Thursday, October 13, 2011

Large enterprises: Demons of modern day economy

The fear of re-occurrence of recession in US and slow down in developing economies is round the corner. Time and again, the debates arise on the root cause. Though the immediate cause is how the Governments respond, the root cause is entirely different. The rise of big organizations is Pandora's box. Never in history till 19th century did we have a list of 'Fortune 1000' companies being made. Never were organizations scale influence the buying potential of a country. Never were people lured so seductively to do a routine boring job and still make money. Never did any economy forced people in vast majority to switch off the brains and just act on a few instructions.

Where did the emergence of large companies start?
From my financial history knowledge, my reckoning is the large companies have started in 18th century in Europe. Kings (read Govt.) needed money to run the country. The religious instituitions started losing shine in the eyes of common man and Kings. They had to devise new ways to pool large amount of money. The best way is to bring individuals together and sell them rights to start big companies. Most of these companies at that time were privateering companies or new land exploration companies. (Remember East India Company). The biggest fillip, is the post 1939 depression. When scale started mattering. People started investing in companies and as retail investors grew so did the number of the large companies. In summary the big companies were created not out of dire business necessity (remember economies of scale has a breakdown point) but out self interest. And large companies stay like that not because to be competitive (for which they have to be agile) but because they have enough clout which can be exploited by all its stake holders. (investors, employees, clients)

So what harm are the big companies doing to mankind?

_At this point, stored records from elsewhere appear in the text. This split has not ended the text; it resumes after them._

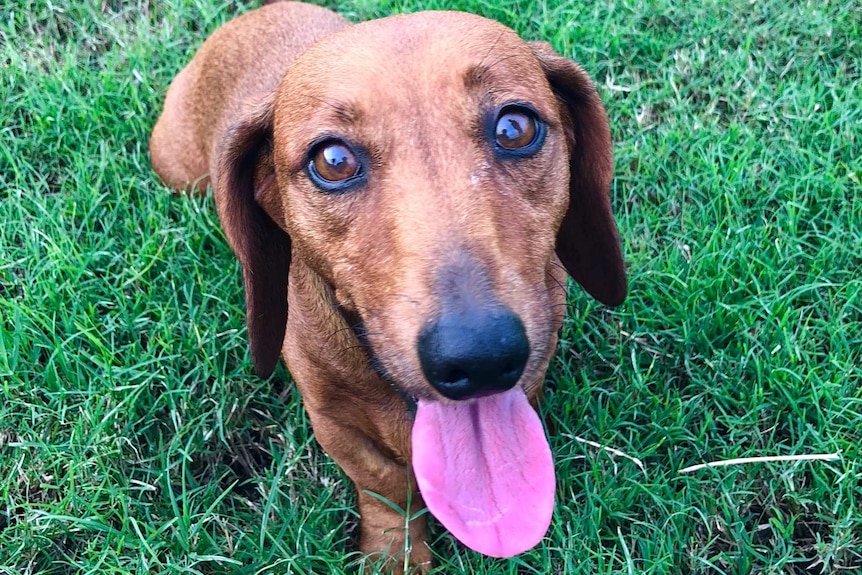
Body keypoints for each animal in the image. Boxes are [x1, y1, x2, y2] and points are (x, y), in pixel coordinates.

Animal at [150, 2, 628, 572]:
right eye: (332, 161)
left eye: (515, 127)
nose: (481, 357)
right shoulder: (332, 421)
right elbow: (386, 484)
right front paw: (393, 552)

1. They influence buying patterns of a whole country not because of the wealth they generate but because of wages they pay out. Wealth created for share holders is always good and is a motivating factor for entrepreneurship. But large wealth distributed in form of salaries takes a country's population to ransom. Recollect what has happened in the case of Satyam computers debacle. Had there been no intervention by government, more than 60,000 families would have less wealth to spend and hence the economy going down. The same has happened with the financial giants crumbling in 2008 in US.

2. Kill creativity, innovation by providing a boring option for a large sack in return. How many large companies do actually innovate? Even the few which do, is more because an influential person is inclined to innovate and not a company as such. Large companies want people to do mediocre routine jobs and are willing to pay a hefty sum in return. Though I have no qualms in pocketing the big money offered, but I am seriously against the killing of innovation. When the world did not have such big organizations, there was a free world. One could pick what he wants to do and be the best in doing that. In the process he also made big money. But now as big money can be made without being your best, large organizations are killing smartness in people.

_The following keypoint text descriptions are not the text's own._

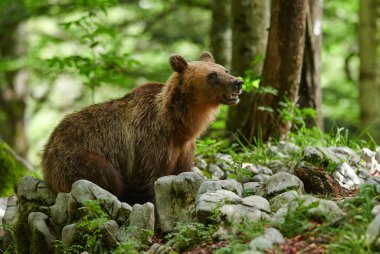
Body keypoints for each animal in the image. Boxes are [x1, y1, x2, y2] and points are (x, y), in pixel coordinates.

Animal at [41, 51, 243, 204]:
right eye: (212, 75)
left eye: (225, 69)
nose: (238, 82)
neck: (175, 126)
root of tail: (48, 144)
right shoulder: (148, 141)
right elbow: (146, 181)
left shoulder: (184, 149)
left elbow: (183, 171)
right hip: (77, 156)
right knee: (105, 177)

3. Killing Motivation for smaller innovative companies to thrive: If you have not heard about the number of acquisitions companies like oracle, cisco, google make, please check them. They would gobble up any company in early stage as soon as they see that the company has a good potential. Nothing wrong in that, had the larger companies in all the right zeal and spirit continued the vision of the start-ups. But the motive is to nip competition in bud than to promote any healthy competition. This would demotivate most of the entrepreneurs.

4. Uncertainty in occurrence of economic cycles: If the infusion of economic cycles is one output of emergence of large companies, the uncertainty in occurrence of these cycles is the second. A company cannot  control all the activities of its employees/ecosystem. The best example is of how Bear Stearns lost all it valuation for a single act of its employee Richard Marin. One stupid act not only sounded a death knell to the bank but also worsened the economic situation of the whole world. Because of their size, the large companies create ripples in the world.